We owe a special thanks to our driver guide Julius for his safe driving, spotting the animals and knowing interesting details about them. Talking about the harem of impalas, the sole male and his 40 or 50 ‘wives’ grazing and moving as a team, how the lions spot their prey, wait patiently and guide the cubs to attack and capture, how the baboons can distinguish between the locals and visitors, especially the white ones, the leopard carrying a sixty pound gazelle by its neck up to a tree top and leisurely eating it, that an ostrich’s eye is bigger than its brain, multiple adult baboons raising the young ones together, etc, etc. And our cook Freddy was passionate with his choosing items and instilling his special flair into his dishes, responding with his unique answer when asked, what is in it, Feddy?.. ‘Freddy’! And every one of his items was always delicious.

Our last visit was to the Ngorongoro Crater, as a conservation area protected as a UNESCO world heritage site, about three million years old, formed after a volcanic explosion and collapse, about a mile deep and the floor covering an area of a hundred square miles. The Maasai tribe was moved here from the Serengeti and the ecosystems along with the animals are protected in the crater. We concluded our safari viewing a wealth of game in this fascinating area, ascending the slopes of the crater and settling for the night in a tent site, at the edge of the crater. Night was cold but the feeling was warm having experienced the phenomenal treat of nature with all its trimmings.
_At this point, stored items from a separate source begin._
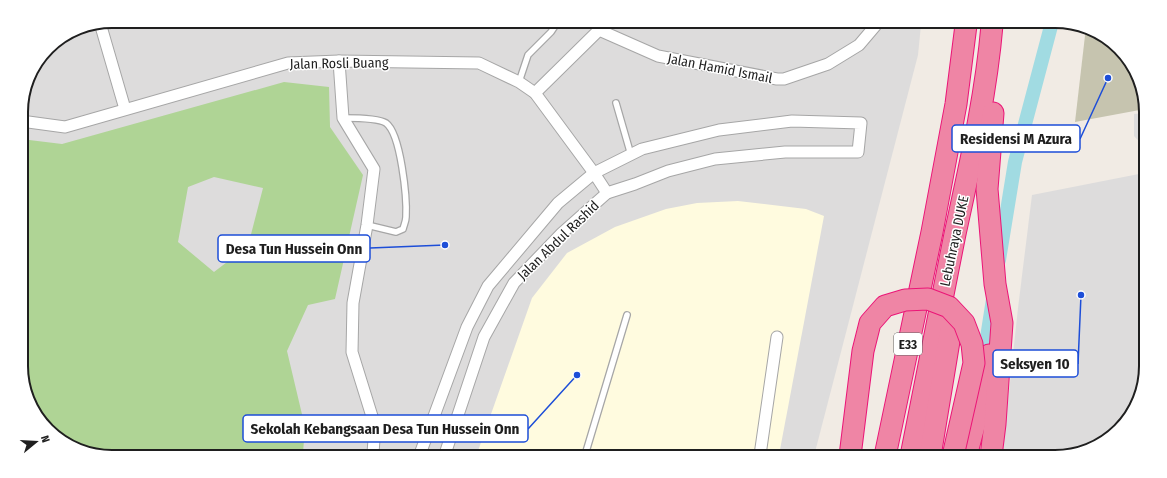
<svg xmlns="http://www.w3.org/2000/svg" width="1167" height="478" viewBox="0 0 1167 478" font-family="'Fira Sans Condensed',sans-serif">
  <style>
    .residential { fill: #dddcdc }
    .education { fill: #fffbdf }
    .construction { fill: #c6c4af }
    .forest { fill: #afd495; fill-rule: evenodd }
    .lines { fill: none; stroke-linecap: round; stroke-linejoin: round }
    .canal { stroke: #a1dbe2; stroke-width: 14 }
    .service-casing { stroke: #a6a6a6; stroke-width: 8 }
    .minor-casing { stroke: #a6a6a6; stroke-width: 13 }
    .motorway-casing { stroke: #eb1577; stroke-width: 23 }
    .service { stroke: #fff; stroke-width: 5.5 }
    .minor { stroke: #fff; stroke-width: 11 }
    .motorway { stroke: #ef85a5; stroke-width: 21 }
    .motorway-bridge-casing { stroke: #eb1577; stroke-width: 23; stroke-linecap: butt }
    .motorway-bridge { stroke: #ef85a5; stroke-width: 21 }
    .labels { text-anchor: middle; stroke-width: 3; stroke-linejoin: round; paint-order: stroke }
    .shield { fill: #fff; stroke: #626262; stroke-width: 1 }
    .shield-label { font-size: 13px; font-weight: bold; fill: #1f1f1f }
    .street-label { font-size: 14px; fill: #1f1f1f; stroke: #fff }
    .rim { fill: none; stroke: #1f1f1f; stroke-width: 2 }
    .leader { fill: none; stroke: #1d4ed8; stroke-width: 1.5 }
    .callout-dot { fill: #1d4ed8; stroke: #fff; stroke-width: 1.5 }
    .callout { fill: #fff; stroke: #1d4ed8; stroke-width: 1.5 }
    .callout-label { font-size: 15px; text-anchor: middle; font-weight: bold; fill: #1f1f1f }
  </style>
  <rect width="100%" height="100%" fill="#f1ebe4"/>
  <!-- residential -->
  <g class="residential">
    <path d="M112,21L921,25L918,55L814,456L83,452L44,426L23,383L21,106L30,72L52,44L78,28Z"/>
    <path d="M1145,113V148L1134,136V114Z"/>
    <path d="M1144,173L1141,395L1110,438L1060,457H1002L1018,308L1032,195Z"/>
  </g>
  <!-- education -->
  <path class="education" d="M738,201L806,209L824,216L779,455L486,454L478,451L532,298L567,253L615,227L666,209L697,203Z"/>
  <!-- construction -->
  <path class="construction" d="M1086,27L1127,57L1145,100V109L1075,122Z"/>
  <!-- forest -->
  <path class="forest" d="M284,82L329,87L330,127L363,175L335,299L308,305L287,351L305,427L303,453L83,452L44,426L23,383L21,139L62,144ZM214,177L263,188L248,246L214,272L178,242L188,187Z"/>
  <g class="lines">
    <!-- canal -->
    <g class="canal">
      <path d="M999,260L1015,162L1051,26"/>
      <path d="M983,363L993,299"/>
    </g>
    <defs>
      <g id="service">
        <path d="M519,82L528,55L551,32L557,23"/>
        <path d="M616,103L631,155"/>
        <path d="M344,118C353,118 378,118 386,123C401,134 407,198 406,217C406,221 404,225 403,229L396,232L367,225"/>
        <path d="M585,455L627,315"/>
      </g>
      <g id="minor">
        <path d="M100,23L125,109"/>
        <path d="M599,30L658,56L777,79H784L828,64L859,45L876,25"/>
        <path d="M339,61L343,118L374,169L367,225L353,303L352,352L375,426L373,453"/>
        <path d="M535,93L599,30L602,25"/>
        <path d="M21,121L65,127L288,63L339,61L479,63L519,82L535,93L594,173L607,193"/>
        <path d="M420,454L467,327L488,286L558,203L594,173L642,149L719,130L792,121L861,123L858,152H785L715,159L668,171L635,184L607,193L562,233L514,283L484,337L445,454"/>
        <path d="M760,455L777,337"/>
      </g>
      <g id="motorway">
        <path d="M885,456L932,232L956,104L966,25"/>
        <path d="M911,456C926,382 940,308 955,234C970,165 986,96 992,25"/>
        <path d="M930,456L951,329V315"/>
        <path d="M966,456L978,411L989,355"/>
        <path d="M991,456L995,424L1002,323L995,284L987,189L993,113"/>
      </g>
    </defs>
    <!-- service casing -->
    <use href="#service" class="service-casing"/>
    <!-- minor casing -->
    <use href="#minor" class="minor-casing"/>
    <!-- motorway casing -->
    <use href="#motorway" class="motorway-casing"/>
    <!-- service -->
    <use href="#service" class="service"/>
    <!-- minor -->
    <use href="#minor" class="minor"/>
    <!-- motorway -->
    <use href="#motorway" class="motorway"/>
    <defs>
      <path id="motorway-bridge" d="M850,456L863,351L870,323L885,306L905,300L928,299L949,307L964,323L972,344L974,363L953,456"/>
    </defs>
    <!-- motorway-bridge casing -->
    <use href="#motorway-bridge" class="motorway-bridge-casing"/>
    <!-- motorway-bridge -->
    <use href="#motorway-bridge" class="motorway-bridge"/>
  </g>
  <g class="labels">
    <!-- shield labels -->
    <rect class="shield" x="894" y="333" width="28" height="22" rx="3"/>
    <g class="shield-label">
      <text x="908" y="349">E33</text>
    </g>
    <!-- street labels -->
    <g class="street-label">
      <text transform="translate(339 63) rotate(-1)" y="5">Jalan Rosli Buang</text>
      <text transform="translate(720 68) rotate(11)" y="5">Jalan Hamid Ismail</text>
      <text transform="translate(558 240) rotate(-44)" y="5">Jalan Abdul Rashid</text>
      <text transform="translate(954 241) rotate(-78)" y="5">Lebuhraya DUKE</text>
    </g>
  </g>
  <!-- crop -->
  <path d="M0 0H1167V478H0ZM112 28H1055A84 84 0 0 1 1139 112V366A84 84 0 0 1 1055 450H112A84 84 0 0 1 28 366V112A84 84 0 0 1 112 28Z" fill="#fff" fill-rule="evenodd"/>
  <path class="rim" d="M112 28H1055A84 84 0 0 1 1139 112V366A84 84 0 0 1 1055 450H112A84 84 0 0 1 28 366V112A84 84 0 0 1 112 28Z"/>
  <!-- callouts -->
  <path class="leader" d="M1108 78L1080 139M445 245L370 248M1081 295L1078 364M577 375L528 429"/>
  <g class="callout-dot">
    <circle cx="1108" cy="78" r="4"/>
    <circle cx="445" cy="245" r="4"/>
    <circle cx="1081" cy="295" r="4"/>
    <circle cx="577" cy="375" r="4"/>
  </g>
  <g class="callout">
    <rect x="952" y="125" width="128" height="27" rx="4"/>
    <rect x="218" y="235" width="152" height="27" rx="4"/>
    <rect x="993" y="350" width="85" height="27" rx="4"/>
    <rect x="243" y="415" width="285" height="27" rx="4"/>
  </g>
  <g class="callout-label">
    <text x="1016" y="144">Residensi M Azura</text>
    <text x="294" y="254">Desa Tun Hussein Onn</text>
    <text x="1035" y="369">Seksyen 10</text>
    <text x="385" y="434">Sekolah Kebangsaan Desa Tun Hussein Onn</text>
  </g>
  <!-- north arrow -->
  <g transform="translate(36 442) rotate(72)" stroke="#ffffff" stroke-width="3" paint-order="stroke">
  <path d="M0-3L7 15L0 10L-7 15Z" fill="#1f1f1f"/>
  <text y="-6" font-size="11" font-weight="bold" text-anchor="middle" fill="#1f1f1f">N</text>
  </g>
</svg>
Left early in the morning for the long drive to Arusha where we bid goodbye to Julius and Freddy and took the shuttle to Nairobi. Halted at Antony’s Grand Homestay near the airport.

We flew back from Nairobi to Mumbai. Arun stayed back in Mumbai before flying back to the US a couple of days later and Babu and I caught our flight to Kochi, getting back in time for dinner and our own beds.